The Allen’s Ranch area west of Provo is a lonely, windswept region. Criss-crossed by ranch roads, the valley east of Gardison Ridge is mostly dry ranch land, with higher ridges ringing the basin.
Caves have been long known to be found on these ridges, with the most popular being Nutty Putty Cave, a 1,355-foot-long cave in the Gardner Dolomite. Since its discovery by master Salt Lake City cave hunter Dale Green in 1961, Nutty Putty grew in popularity to become Utah’s most popular wild cave, with 5,000 or more people exploring its passageways and chambers during its peak in popularity. In recent years, the Rocky Mountain Region of the National Speleological Society donated $1000 of its funds to help the Timpanogos Grotto install a gate to protect the cave from vandals who would want to do it harm, but also from inexperienced cavers who are tempted by numerous small, sinuous crawls and squeezeways that comprise the cave’s southern branch.

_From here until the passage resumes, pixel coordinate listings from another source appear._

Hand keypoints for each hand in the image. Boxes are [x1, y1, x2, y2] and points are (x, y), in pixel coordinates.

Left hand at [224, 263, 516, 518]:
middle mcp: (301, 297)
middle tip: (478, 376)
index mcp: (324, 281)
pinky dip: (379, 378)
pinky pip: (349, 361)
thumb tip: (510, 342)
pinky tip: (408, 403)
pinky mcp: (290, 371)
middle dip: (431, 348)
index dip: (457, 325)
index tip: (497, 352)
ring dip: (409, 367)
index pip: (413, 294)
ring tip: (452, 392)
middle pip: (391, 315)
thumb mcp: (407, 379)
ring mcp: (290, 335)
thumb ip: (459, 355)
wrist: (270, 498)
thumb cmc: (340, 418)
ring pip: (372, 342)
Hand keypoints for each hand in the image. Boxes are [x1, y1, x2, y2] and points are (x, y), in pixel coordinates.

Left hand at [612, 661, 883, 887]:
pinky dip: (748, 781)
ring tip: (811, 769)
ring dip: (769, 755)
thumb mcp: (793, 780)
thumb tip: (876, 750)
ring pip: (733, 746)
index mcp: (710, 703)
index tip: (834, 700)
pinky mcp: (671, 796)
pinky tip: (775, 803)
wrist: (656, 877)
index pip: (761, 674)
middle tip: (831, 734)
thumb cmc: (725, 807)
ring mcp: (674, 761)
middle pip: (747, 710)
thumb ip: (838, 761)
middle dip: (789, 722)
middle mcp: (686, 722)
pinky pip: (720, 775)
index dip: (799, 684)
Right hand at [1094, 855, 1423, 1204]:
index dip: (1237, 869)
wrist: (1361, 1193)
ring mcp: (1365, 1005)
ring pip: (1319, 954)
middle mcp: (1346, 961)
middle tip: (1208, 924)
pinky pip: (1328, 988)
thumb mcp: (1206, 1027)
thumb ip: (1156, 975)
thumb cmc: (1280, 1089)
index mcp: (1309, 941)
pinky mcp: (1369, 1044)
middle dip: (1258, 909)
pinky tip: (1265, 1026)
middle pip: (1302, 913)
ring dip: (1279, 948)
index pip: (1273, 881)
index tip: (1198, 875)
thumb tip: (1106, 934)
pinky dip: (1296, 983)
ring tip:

Sadly, Nutty Putty Cave is also the grave of 26-year-old Utah caver John Jones, who explored an unsurveyed side passage near Ed’s Push and never returned. In a well-publicized rescue attempt of November 24-25, 2009, volunteer cavers from the Utah grottos and rescue teams from several search and rescue groups tried their best to safely extract John from the exceptionally tight passage that would become his tomb. To their anguish, the rescuers failed at their task, leaving John alone in the depths of this once popular but now strangely quiet cave.
While discussions continue both in Utah and across the nation as to whether John should be left in the cave and the entrance sealed, or if every effort should be made to extract his body for a traditional burial, the longer term issue is to what cavers within the Rocky Mountain Region can do in the future to prevent another underground tragedy.
In Colorado, the Colorado Cave Rescue Network has worked long and hard to create a skilled volunteer organization of cavers who can help with any cave emergency that might arise within the state. By contacting Colorado search and rescue teams, and sheriff’s offices in cave-rich regions of the state, it is a certainty that any rescue in Colorado’s future will involve cavers from this team, even if non-National Speleological Society cavers may not know of the Network. In other adjacent states, however, it is less certain that trained cavers will be contacted by the commanding sheriff’s office in an underground emergency.
Steve Reames, one of the founders of the Colorado Cave Rescue Network, explains that in all outdoor rescue emergencies, the county sheriff’s office serves as the commander of all rescue operations. They may decide to defer incident management to a search and rescue team, but ultimately, the sheriff is charged with the task of managing a rescue. For Nutty Putty Cave, the Utah County Sheriff’s office was in command of the rescue operation, but according to Dale Green, they deferred underground operation management to the group of cavers who had experience in cave rescues.
Though Nutty Putty Cave is only a short drive from major cities like Provo and Salt Lake City, many of our Rocky Mountain Region’s caves are in remote regions, like Wyoming’s Bighorn Mountains, Colorado’s San Juan Mountains and the wilderness regions of Montana. In many of these regions, very few cavers can be found. Even less likely is that the local sheriff’s office is aware of cave rescue organizations like Colorado’s well trained team.
In the hope that future tragedies might be averted, it would be worthwhile for the Colorado Cave Rescue Network to reach out to Society chapters in our Region, providing contact information and an assurance that if an emergency arises, Colorado cavers are only a phone call away. In addition, local sheriff’s offices in cave areas of the Rocky Mountain Region might be contacted proactively and provided with contact information.
For the Rocky Mountain Region, South Dakota caver Marc Ohms serves as the volunteer coordinator of the National Cave Rescue Commission. An expert caver who works as a professional with the National Park Service, Marc also volunteers his time in helping arrange cave rescue training for teams such as Teton County Search and Rescue. With a huge geographic region to oversee, Marc simply doesn’t have the time to alert every grotto and every sheriff’s office of the services available to them by organized cave rescue teams like Colorado’s. Yet, he will readily welcome help from other regional cavers who will evangelize the availability of trained underground rescue assistance.
With enough regional cavers providing volunteer assistance, each and every cave region sheriff’s office can be provided with contact information for Marc, and for existing groups. Additional rescue training seminars can be arranged throughout the region, providing more cavers, and more search and rescue personnel, with specialized training.
Let’s remember the legacy of Nutty Putty Cave in a sense that the tragedy that met John Jones will not be forgotten. Perhaps in some future rescue, individuals motivated through John’s death underground will help save another life.